Verses 36-44: This second mention of the genealogy of “Saul” introduces the narrative about Saul that begins (in chapter 10; the genealogy also appears in 8:29-38).
1 Chronicles 9:36-37 “And his firstborn son Abdon, then Zur, and Kish, and Baal, and Ner, and Nadab,” “And Gedor, and Ahio, and Zechariah, and Mikloth.”
An almost exact repetition of (1 Chron. 8:29-38); and probably intentionally made by the author. In order to connect the genealogical section of his work with the historical, he re-introduces the genealogy of the person with whose death his historical section opens.
1 Chronicles 9:38 “And Mikloth begat Shimeam. And they also dwelt with their brethren at Jerusalem, over against their brethren.”
An almost exact repetition of (1 Chron. 8:29-38); and probably intentionally made by the author. In order to connect the genealogical section of his work with the historical, he re-introduces the genealogy of the person with whose death his historical section opens.
This is just a list of the sons and one grandson of Jehiel, who lived in Jerusalem.
1 Chronicles 9:39 “And Ner begat Kish; and Kish begat Saul; and Saul begat Jonathan, and Malchi-shua, and Abinadab, and Esh-baal.”
It appears from the verses above, that Kish and Ner were brothers. The real thing to note here, is that Kish was the father of Saul. This is the same Saul who was the first king of the Jews. Jonathan, Saul’s son, was the friend of David. Abinadab, Malchi-shua, and Esh-baal were brothers of Jonathan. Malchi-shua is the same as Melchi-shua. Esh-baal is the same as Ish-bosheth. He was also called Ishui. He was king over 11 tribes for 2 years, and was killed by two of his own captains.
1 Chronicles 9:40 “And the son of Jonathan [was] Merib-baal: and Merib-baal begat Micah.”
Merib-baal was the same as the crippled son of Jonathan, Mephibosheth. His son, Micah, was known by Michah, Mica, and Micha. David befriended Mephibosheth, because he was the son of Jonathan.
1 Chronicles 9:41-44 “And the sons of Micah [were], Pithon, and Melech, and Tahrea, [and Ahaz].” “And Ahaz begat Jarah; and Jarah begat Alemeth, and Azmaveth, and Zimri; and Zimri begat Moza;” “And Moza begat Binea; and Rephaiah his son, Eleasah his son, Azel his son.” “And Azel had six sons, whose names [are] these, Azrikam, Bocheru, and Ishmael, and Sheariah, and Obadiah, and Hanan: these [were] the sons of Azel.”
This is a list of the descendants of Saul through Jonathan. Some of these people are mentioned just in this light, and it is difficult to know for certain any more about them.
1 Chronicles Chapter 9 Questions
1. When were some of the records they had kept lost, or confused somewhat?
2. The records are, however, remarkably _________.
3. Why had they gone into captivity?
4. How can we relate their record keeping to the record of the believers?
5. Who were the Nethinim?
6. What land is verse 2 speaking of?
7. When did the temple servants begin to be called Nethinim?

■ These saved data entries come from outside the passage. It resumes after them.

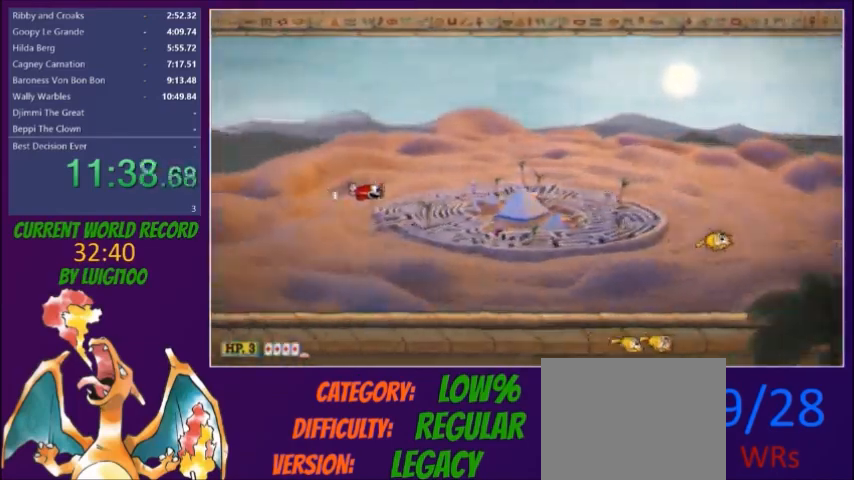
{"buttons": ["Y"], "button_events": []}
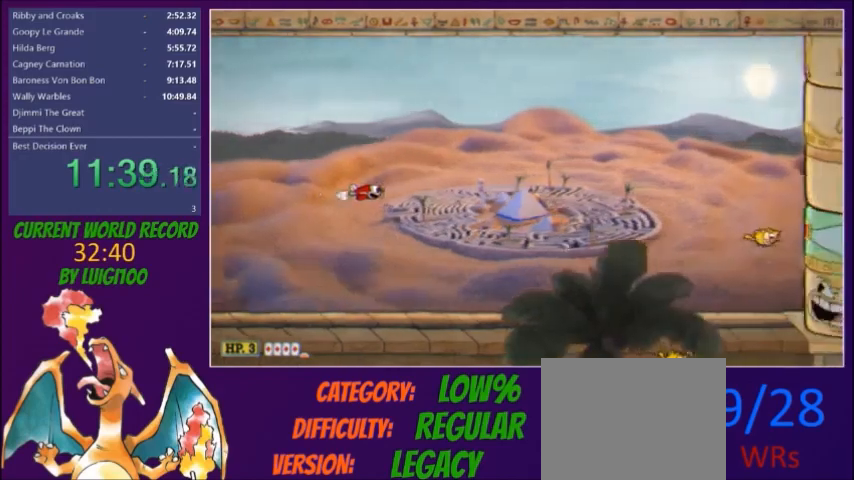
{"buttons": [], "button_events": [[67, "Y", "up"], [234, "DPAD_DOWN", "down"], [501, "DPAD_DOWN", "up"]]}
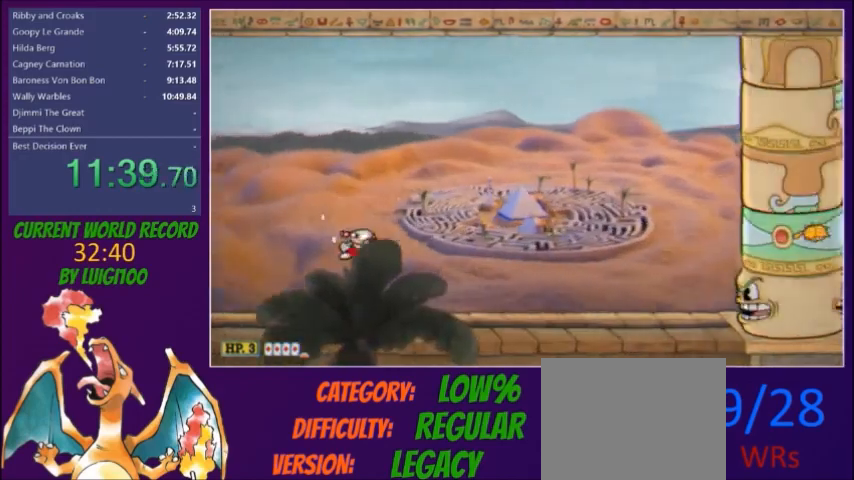
{"buttons": [], "button_events": []}
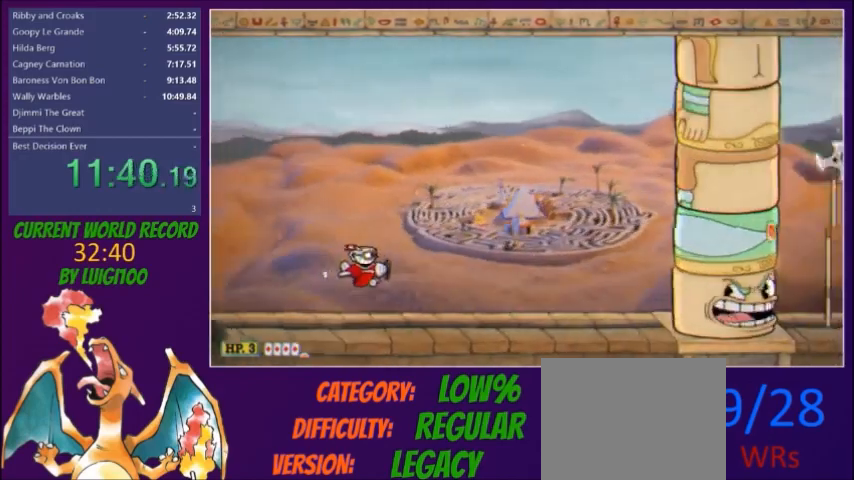
{"buttons": [], "button_events": []}
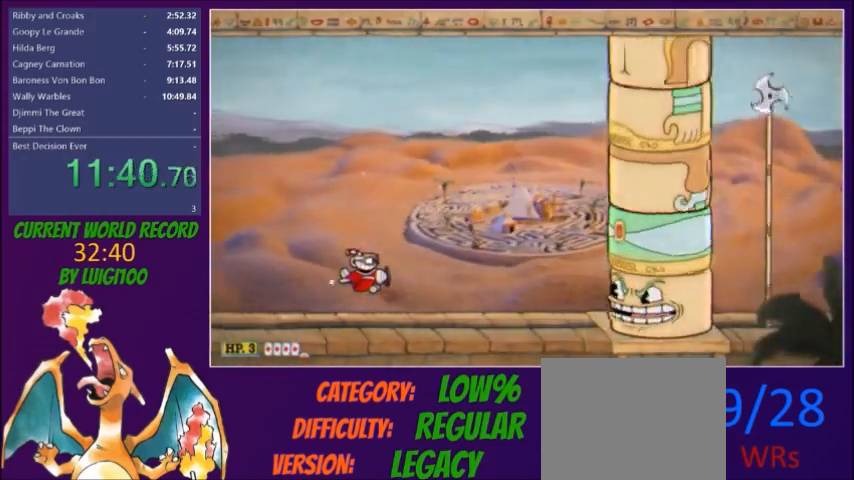
{"buttons": [], "button_events": []}
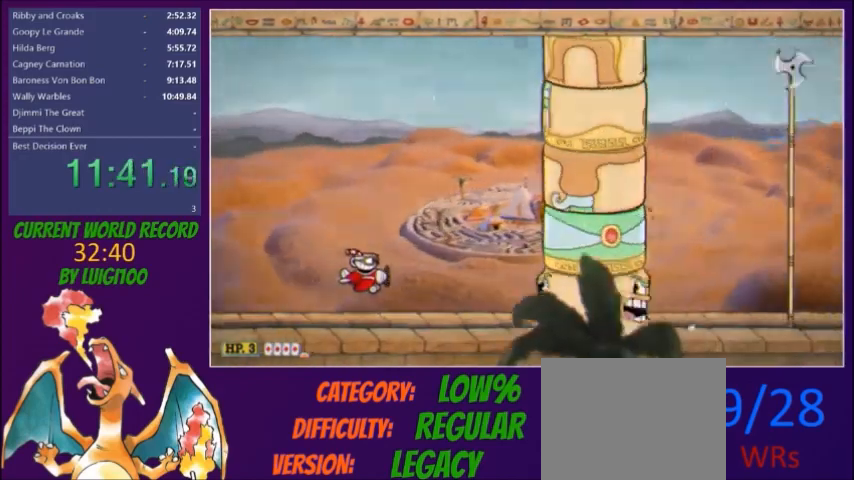
{"buttons": ["DPAD_LEFT"], "button_events": [[234, "DPAD_LEFT", "down"], [301, "DPAD_LEFT", "up"], [434, "DPAD_LEFT", "down"]]}
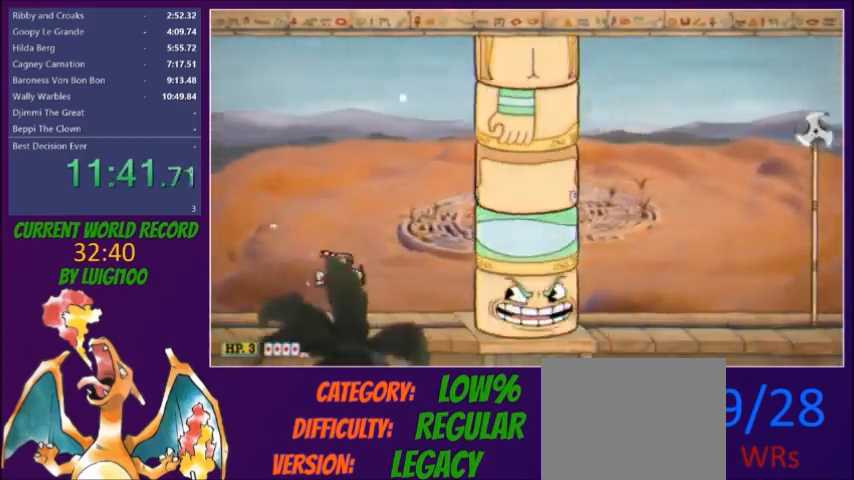
{"buttons": [], "button_events": [[33, "DPAD_LEFT", "up"], [133, "DPAD_LEFT", "down"], [200, "DPAD_LEFT", "up"], [300, "DPAD_LEFT", "down"], [300, "L2", "down"], [367, "DPAD_LEFT", "up"], [400, "L2", "up"]]}
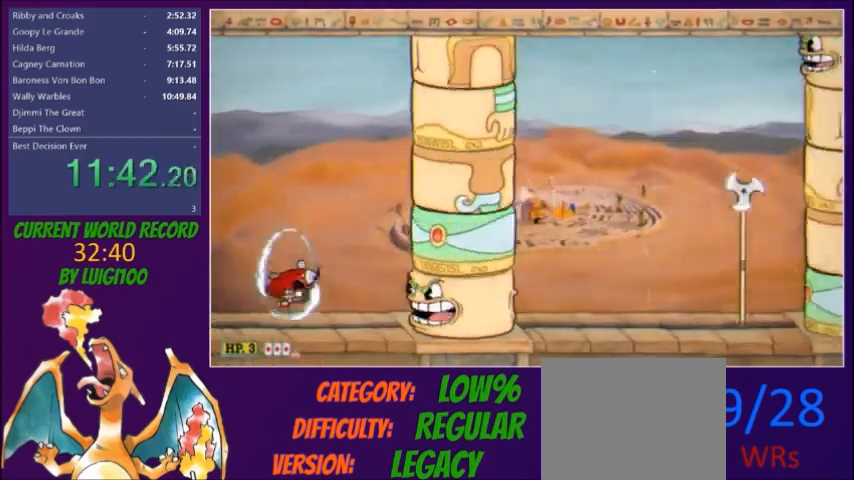
{"buttons": ["DPAD_DOWN"], "button_events": [[167, "DPAD_LEFT", "down"], [434, "DPAD_LEFT", "up"], [468, "DPAD_DOWN", "down"]]}
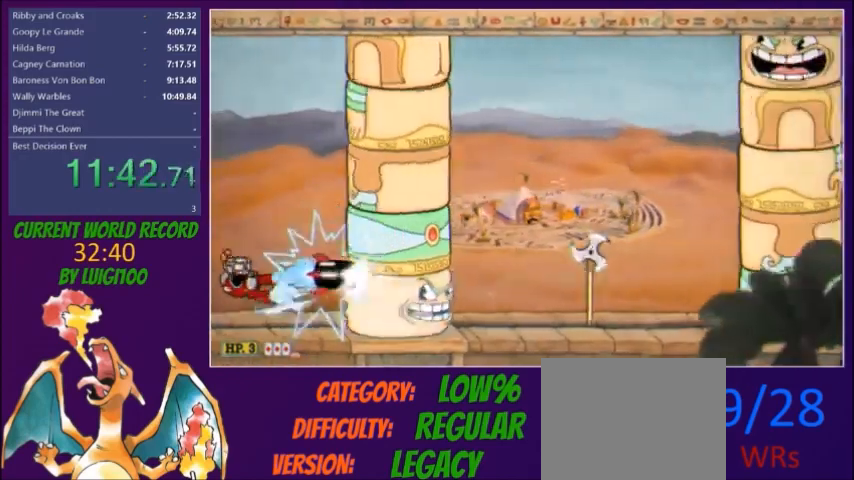
{"buttons": ["Y", "DPAD_RIGHT"], "button_events": [[33, "DPAD_DOWN", "up"], [33, "DPAD_LEFT", "down"], [100, "DPAD_LEFT", "up"], [200, "DPAD_DOWN", "down"], [300, "DPAD_DOWN", "up"], [467, "Y", "down"], [500, "DPAD_RIGHT", "down"]]}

8. Who came back to their same land, after the captivity in Babylon?
9. Why is it unusual to speak of Ephraim and Manasseh as returning?

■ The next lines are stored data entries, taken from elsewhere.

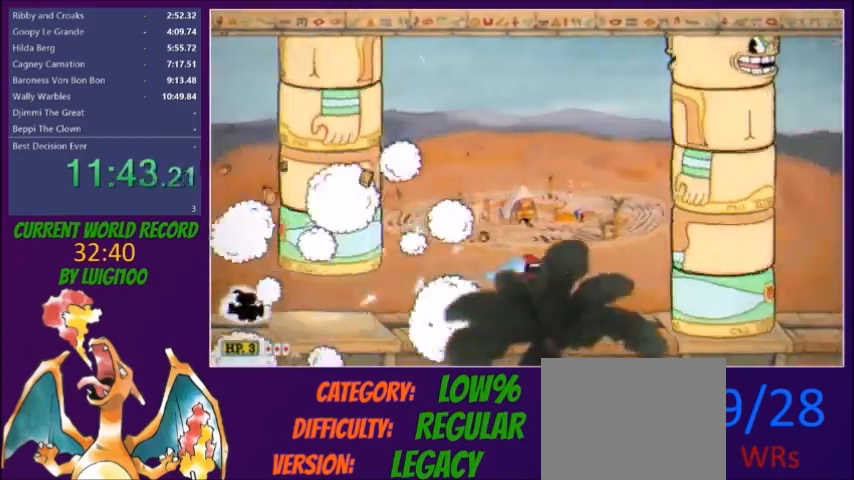
{"buttons": ["Y", "DPAD_RIGHT"], "button_events": [[167, "DPAD_RIGHT", "up"], [401, "DPAD_RIGHT", "down"]]}
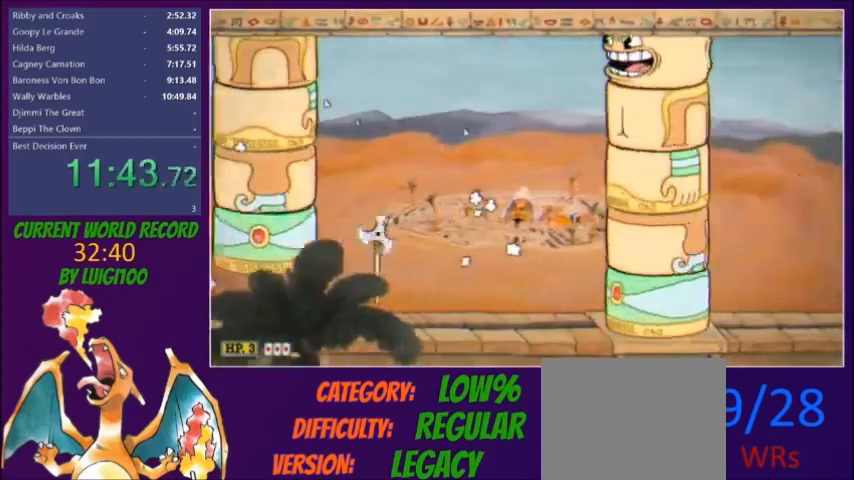
{"buttons": ["Y"], "button_events": [[33, "DPAD_RIGHT", "up"], [33, "DPAD_UP", "down"], [233, "DPAD_LEFT", "down"], [367, "DPAD_LEFT", "up"], [367, "DPAD_UP", "up"]]}
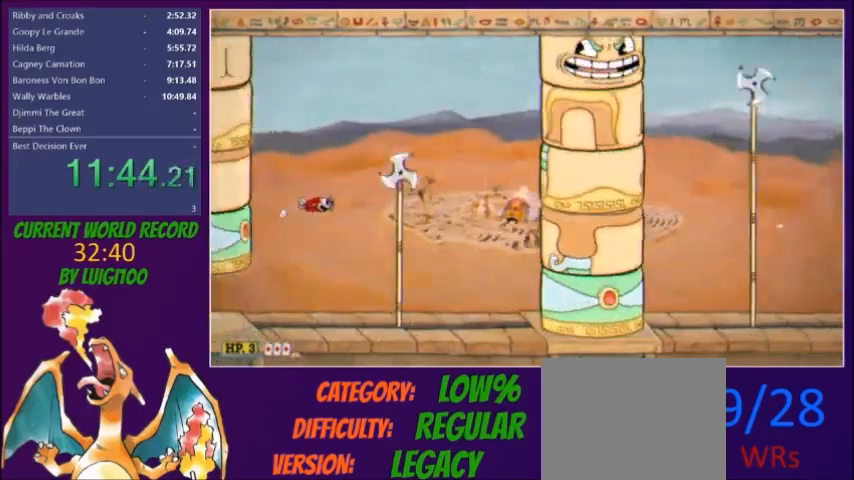
{"buttons": ["Y"], "button_events": [[167, "DPAD_LEFT", "down"], [234, "DPAD_LEFT", "up"]]}
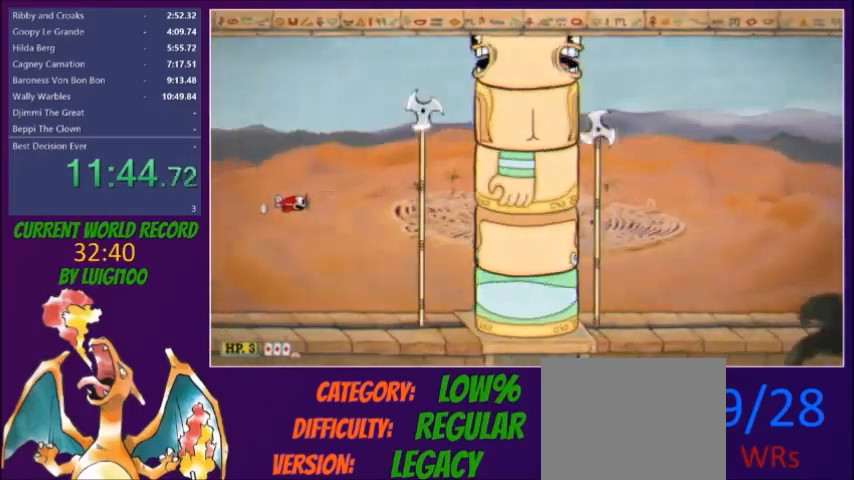
{"buttons": ["Y", "DPAD_UP"], "button_events": [[467, "DPAD_UP", "down"]]}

10. What is another name for Pharez?
11. Zerah was the twin brother of _________.
12. What tribe was Saul, or Paul, a descendent of?

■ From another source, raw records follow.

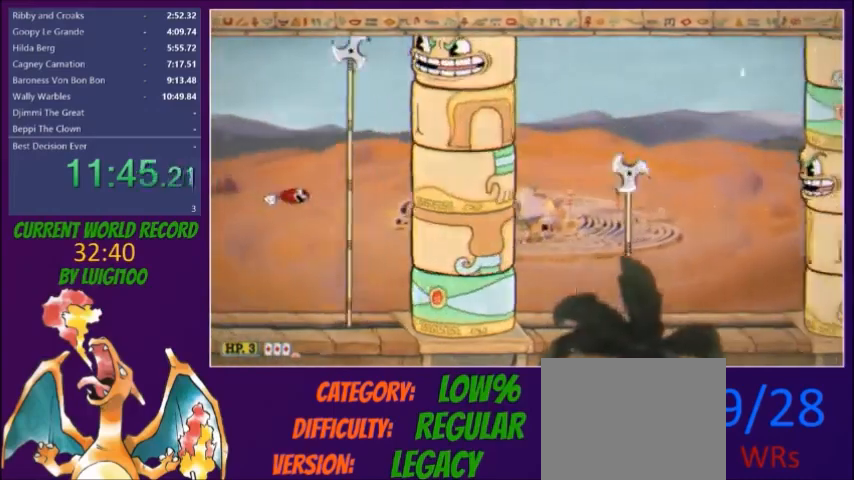
{"buttons": [], "button_events": [[167, "Y", "up"], [301, "L2", "down"], [334, "DPAD_UP", "up"], [367, "L2", "up"]]}
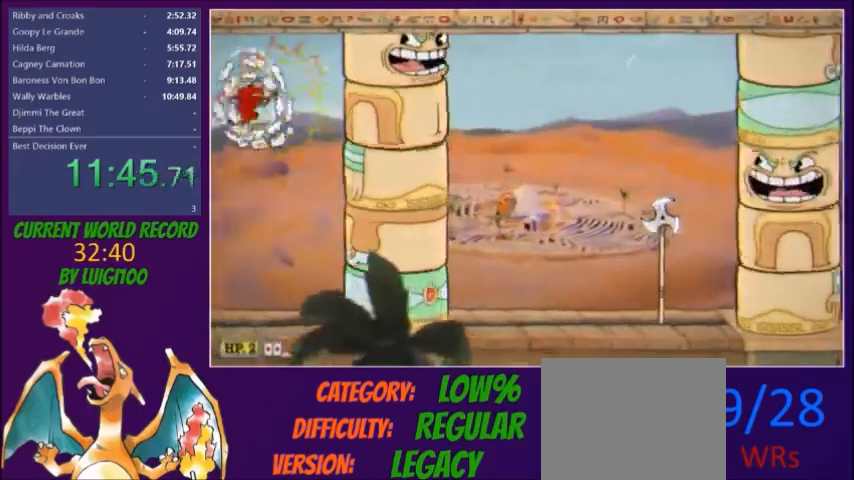
{"buttons": [], "button_events": [[33, "DPAD_UP", "down"], [133, "DPAD_UP", "up"], [400, "DPAD_DOWN", "down"], [467, "DPAD_DOWN", "up"]]}
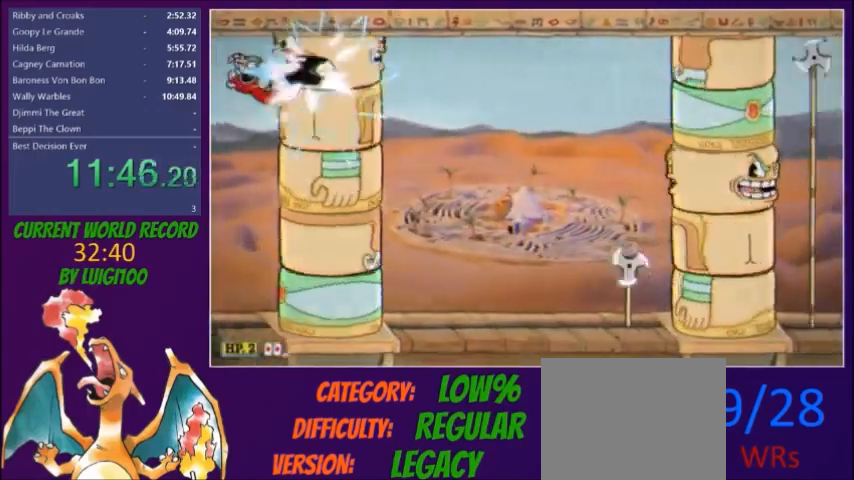
{"buttons": ["Y", "DPAD_DOWN", "DPAD_RIGHT"], "button_events": [[134, "DPAD_UP", "down"], [201, "Y", "down"], [234, "DPAD_RIGHT", "down"], [234, "DPAD_UP", "up"], [501, "DPAD_DOWN", "down"]]}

13. The line of the Levitical priests lead to __________ and ___________, the father and mother of John the Baptist.
14. The Levites were set aside for the ________ of the _______.
15. What service was Mattaniah singled out for?
16. How far apart are Jerusalem and Bethlehem?
17. The family of Korah were ___________ of the ________.
18. What did they do, besides guard the gates?
19. Why did their leaders live in Jerusalem?
20. What does “tale” mean in verse 28?
21. Who made the ointments of the spices?
22. What was the showbread?
23. What did the showbread symbolize?
24. Who founded Gibeon?
25. Who was the father of Saul?
26. What distinction did this Saul have?
27. Which of Saul’s sons was friend to David?
28. Who is the same as Merib-baal?
29. Who was his son?
30. Who are the people mentioned in verses 41 through 44?